**Objective:** Return every line of the records below that contains the word "scientific".

##### Record list #####

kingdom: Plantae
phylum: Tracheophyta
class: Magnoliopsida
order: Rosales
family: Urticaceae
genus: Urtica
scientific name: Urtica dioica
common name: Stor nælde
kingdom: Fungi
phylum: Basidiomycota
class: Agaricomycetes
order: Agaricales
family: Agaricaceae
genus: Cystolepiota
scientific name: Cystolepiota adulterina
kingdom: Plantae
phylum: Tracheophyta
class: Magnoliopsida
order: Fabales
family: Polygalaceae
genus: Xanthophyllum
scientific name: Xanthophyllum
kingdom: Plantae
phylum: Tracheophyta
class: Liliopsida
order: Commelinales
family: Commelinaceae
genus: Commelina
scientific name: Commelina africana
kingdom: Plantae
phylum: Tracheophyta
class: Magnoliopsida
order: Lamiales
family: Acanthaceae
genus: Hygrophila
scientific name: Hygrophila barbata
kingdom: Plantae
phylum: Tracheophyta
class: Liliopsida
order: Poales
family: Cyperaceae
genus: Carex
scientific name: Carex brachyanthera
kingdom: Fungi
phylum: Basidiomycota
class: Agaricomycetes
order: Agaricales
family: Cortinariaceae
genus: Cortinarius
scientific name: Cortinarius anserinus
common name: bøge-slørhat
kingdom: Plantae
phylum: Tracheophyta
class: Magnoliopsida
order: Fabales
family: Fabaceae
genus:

#####

**Result of the task:**
scientific name: Urtica dioica
scientific name: Cystolepiota adulterina
scientific name: Xanthophyllum
scientific name: Commelina africana
scientific name: Hygrophila barbata
scientific name: Carex brachyanthera
scientific name: Cortinarius anserinus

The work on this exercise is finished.